From:Tim May <butsuri@...>
Date:Tuesday, January 17, 2006, 14:51
Tristan McLeay wrote at 2006-01-17 19:55:01 (+1100)
 > Henrik Theiling wrote:
 > > Paul Bennett <paul-bennett@...> writes:
 > >>
 > >>The pan-linguistic definition of an adjective pretty much seems to be
 > >>"anything that is not clearly any other part of speech". I think I
 > >>recall  Comrie giving that definition in _Language Universals and
 > >>Linguistic  Typology_, but I may be wrong.
 > >
 > >
 > > Aha, so quite plainly matching the Lat. translation of 'adjicere':
 > > 'ad' + 'jacere'?  'to throw at'? :-)  To throw the word in question at
 > > just about anything?
 > >
 > > Unsatisfied, I understand. :-)
 >
 > Actually, I thought that was what "adverbs" were, whereas adjectives
 > must modify noun phrases.

I think you're right.

|3.4	Adverbs
|	Adverb is a "catch-all" category.  Any word with semantic
| content (i.e. other than grammatical particles) that is not clearly
| a noun, a verb, or an adjective is often put into the class of
| adverb.
   (Thomas Payne, _Describing Morphosyntax_, page 69)

 >
 > e.g.
 >   Can I have some more, please? "Please" is an adverb.
 >   The ducks headed bush. "Bush" is an adverb. {*}
 >   This is not the sort of thing that I'll put up with. "up" and "with"
 > are adverbs.
 >
 > This is seems "obvious" if the VP is basically the entire sentence
 > except the subject, because then if you have something undefinable
 > undefinably modifying the sentence, it's probably modifying the VP,
 > so it must be an adverb. Something like that.
 >
 > {*} "The ducks headed bush" is mostly non-standard. Apparently it
 > exists in Australian speech, but it sounds awfully odd to me. It
 > means, of course, they went to the bush, where "the bush" is the
 > Australian bush, not a shrub. I think I saw it somewhere on
 > Australian English grammatical oddities described as a new adverb.
 >

Actually I believe you saw it described as a new _preposition_.

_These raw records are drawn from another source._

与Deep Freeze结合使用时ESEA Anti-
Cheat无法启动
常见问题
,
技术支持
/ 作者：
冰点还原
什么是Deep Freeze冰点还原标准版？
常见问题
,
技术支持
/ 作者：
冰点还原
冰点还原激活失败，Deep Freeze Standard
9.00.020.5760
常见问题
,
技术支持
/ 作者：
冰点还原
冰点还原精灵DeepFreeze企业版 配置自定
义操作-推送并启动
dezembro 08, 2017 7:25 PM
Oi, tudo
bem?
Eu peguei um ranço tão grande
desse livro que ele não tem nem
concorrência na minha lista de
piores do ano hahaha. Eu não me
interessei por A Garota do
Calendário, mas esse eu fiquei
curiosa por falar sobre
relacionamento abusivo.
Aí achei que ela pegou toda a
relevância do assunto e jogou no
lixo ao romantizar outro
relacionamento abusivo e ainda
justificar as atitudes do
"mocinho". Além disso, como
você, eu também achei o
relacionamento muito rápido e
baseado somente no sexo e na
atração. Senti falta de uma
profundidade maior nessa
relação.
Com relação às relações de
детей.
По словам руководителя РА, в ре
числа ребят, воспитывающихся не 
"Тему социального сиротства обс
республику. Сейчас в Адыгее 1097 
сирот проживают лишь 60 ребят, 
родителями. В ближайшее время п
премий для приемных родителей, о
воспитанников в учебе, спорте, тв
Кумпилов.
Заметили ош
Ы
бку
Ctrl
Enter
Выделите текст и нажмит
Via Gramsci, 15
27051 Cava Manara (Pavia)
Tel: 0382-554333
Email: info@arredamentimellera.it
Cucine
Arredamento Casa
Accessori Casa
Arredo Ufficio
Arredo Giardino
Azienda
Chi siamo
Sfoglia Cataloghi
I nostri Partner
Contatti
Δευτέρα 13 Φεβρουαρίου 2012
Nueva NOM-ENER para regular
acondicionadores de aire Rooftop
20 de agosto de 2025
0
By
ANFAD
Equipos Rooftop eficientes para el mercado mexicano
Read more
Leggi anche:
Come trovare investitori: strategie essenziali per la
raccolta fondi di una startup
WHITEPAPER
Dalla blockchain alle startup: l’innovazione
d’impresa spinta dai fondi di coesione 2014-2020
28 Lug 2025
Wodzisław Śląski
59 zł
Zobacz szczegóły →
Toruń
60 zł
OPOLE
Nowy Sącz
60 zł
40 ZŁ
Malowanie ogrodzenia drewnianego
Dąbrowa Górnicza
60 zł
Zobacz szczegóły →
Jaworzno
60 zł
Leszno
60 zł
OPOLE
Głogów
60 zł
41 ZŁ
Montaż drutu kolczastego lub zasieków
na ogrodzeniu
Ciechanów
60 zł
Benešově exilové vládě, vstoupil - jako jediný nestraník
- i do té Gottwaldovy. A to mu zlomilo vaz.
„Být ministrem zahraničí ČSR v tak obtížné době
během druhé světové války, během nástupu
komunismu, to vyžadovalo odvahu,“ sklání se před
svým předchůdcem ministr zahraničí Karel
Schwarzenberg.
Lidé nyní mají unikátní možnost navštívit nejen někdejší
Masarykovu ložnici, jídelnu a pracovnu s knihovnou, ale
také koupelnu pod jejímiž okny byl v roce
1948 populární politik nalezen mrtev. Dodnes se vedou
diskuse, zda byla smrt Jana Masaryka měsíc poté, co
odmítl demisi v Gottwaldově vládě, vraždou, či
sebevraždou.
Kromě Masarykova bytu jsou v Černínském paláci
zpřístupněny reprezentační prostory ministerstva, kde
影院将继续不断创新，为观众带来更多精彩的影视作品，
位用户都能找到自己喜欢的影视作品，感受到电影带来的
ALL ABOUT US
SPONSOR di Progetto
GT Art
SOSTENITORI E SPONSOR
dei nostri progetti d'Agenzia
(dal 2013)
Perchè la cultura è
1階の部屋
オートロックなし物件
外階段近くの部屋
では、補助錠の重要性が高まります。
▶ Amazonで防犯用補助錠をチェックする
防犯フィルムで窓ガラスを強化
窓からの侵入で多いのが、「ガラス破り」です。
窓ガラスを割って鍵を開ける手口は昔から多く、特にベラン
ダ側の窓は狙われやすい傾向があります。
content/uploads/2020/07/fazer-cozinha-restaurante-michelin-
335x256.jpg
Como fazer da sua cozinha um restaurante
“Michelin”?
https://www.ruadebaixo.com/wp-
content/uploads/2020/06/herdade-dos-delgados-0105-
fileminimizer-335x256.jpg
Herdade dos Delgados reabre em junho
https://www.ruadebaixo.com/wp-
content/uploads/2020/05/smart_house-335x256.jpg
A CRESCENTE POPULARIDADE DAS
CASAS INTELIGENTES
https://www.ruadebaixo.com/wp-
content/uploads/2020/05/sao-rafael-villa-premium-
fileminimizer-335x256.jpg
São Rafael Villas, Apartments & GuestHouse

http://www.abc.net.au/rn/arts/ling/stories/s693377.htm

Traditionally, of course, prepositions without an object are
classified as adverbs, but this isn't the approach taken by Pullum
(e.g. in the _Cambridge Grammar of the English Language_) - he
explains his position in a follow-up talk here:

http://abc.net.au/rn/arts/ling/stories/lf981212.htm


(links via: http://people.ucsc.edu/~pullum/radiotalks.html )

I wonder what the _CGEL_ says about "ago".  I certainly can't afford a
copy, but perhaps someone here has access to one?